The Seeker Method
The Seekers have an 85% capture rate; law enforcement averages below 50%. The Seekers have made captures in most of the 50 states as well as Canada, Mexico, Puerto Rico, and the Dominican Republic. They've never been sued, and they've never mistakenly apprehended the wrong person. In 20 years in the business, Joshua Armstrong has fired his gun during a capture only once. Incredibly many former fugitives speak highly of the Seekers, especially those fugitives who have had experiences with other bounty hunters. Some former fugitives have even recommended the Seekers to families who have sons or brothers on the run, assuring them that the Seekers will treat their loved ones right.
Each member of the Seekers is equipped with
- A shotgun
- A semi-automatic handgun with extra clips and a "red dot" laser scope
- An Archangel holster for drawing the gun quickly
- A laptop computer with a modem and a portable, printer
- Monocular night-vision headgear
- An air taser capable of knocking down a person with an electrical charge at ten feet
- A device called a Dazer, which emits a high-frequency pitch that can incapacitate the most vicious dog without permanently hurting it
- A canister of military grade mace capable of clearing a room
- A smaller canister of mace for one-on-one confrontations
- A digital camera with long-range zoom
- A telescoping ASP baton
- A Game Finder scope that can trace body heat through walls.
Yet despite all their weaponry and high-tech equipment, the Seekers do not believe in using violence to take a man in. Their shotguns are always first loaded with Blammo Ammo, rubber cartridges that don't penetrate flesh. They also employ incendiary rounds that shoot out relatively harmless fireballs meant to scare the target rather than harm him. Their handguns are loaded with Glaser Safety Slugs, bullets that don't ricochet, in order to reduce the risk of hurting innocent bystanders. The most powerful weapon in their arsenal, according to Armstrong, is advance intelligence.

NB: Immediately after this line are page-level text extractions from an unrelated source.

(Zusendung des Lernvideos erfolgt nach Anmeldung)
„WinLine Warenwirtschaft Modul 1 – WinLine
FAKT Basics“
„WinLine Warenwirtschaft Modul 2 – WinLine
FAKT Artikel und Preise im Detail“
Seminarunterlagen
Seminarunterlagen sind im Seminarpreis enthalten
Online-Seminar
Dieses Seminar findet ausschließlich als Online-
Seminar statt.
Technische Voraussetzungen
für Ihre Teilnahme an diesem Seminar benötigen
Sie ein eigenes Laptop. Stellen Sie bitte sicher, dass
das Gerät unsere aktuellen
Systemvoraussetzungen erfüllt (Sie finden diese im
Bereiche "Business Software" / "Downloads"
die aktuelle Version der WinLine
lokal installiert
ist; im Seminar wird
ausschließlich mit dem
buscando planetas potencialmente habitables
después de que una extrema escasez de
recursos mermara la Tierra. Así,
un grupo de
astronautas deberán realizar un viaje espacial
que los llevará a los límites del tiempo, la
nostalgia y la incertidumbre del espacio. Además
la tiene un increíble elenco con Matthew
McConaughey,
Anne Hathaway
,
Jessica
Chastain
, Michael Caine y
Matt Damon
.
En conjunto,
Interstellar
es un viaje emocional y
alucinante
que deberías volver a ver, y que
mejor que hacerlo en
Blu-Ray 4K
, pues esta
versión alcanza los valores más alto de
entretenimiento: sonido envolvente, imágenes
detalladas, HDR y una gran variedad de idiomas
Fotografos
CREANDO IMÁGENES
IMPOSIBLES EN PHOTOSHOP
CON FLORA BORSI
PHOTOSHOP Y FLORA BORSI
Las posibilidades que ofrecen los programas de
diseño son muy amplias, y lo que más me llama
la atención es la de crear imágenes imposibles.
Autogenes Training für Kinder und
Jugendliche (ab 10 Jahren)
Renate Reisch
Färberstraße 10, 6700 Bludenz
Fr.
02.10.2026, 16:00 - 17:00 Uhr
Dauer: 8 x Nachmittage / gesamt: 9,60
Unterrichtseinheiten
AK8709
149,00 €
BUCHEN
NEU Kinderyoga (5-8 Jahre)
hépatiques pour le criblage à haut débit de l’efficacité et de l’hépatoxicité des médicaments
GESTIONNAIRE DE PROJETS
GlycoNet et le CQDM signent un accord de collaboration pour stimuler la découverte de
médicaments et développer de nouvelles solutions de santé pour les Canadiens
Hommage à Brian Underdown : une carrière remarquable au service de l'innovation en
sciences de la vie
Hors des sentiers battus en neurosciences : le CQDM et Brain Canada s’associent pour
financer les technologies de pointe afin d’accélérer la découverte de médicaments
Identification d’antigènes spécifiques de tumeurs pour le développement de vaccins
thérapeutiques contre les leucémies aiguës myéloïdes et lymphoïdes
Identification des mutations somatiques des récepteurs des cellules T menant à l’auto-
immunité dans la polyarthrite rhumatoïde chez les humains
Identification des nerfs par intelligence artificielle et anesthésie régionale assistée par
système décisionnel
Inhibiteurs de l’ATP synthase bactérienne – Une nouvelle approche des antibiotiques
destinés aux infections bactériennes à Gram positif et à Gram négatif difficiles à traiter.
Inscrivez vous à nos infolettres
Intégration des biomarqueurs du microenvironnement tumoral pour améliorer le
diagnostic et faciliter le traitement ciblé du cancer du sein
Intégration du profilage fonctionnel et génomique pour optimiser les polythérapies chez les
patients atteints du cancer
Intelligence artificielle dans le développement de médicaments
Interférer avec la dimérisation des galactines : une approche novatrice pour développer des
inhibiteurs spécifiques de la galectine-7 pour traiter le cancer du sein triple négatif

Whenever the Seekers take on what promises to be a difficult case, they will first consult an information analyst who sells information legally sifted from a wide variety of databases. Frequently the Seekers will have little to go ona name, an old address or phone number, a Social Security number, maybe a drivers-license or a license plate number, but little else. With these scraps, the information analyst will go to work, searching for more information on this fugitive. As soon as the analyst can provide them with a current address for their target, the Seekers can then go into what they call "street mode."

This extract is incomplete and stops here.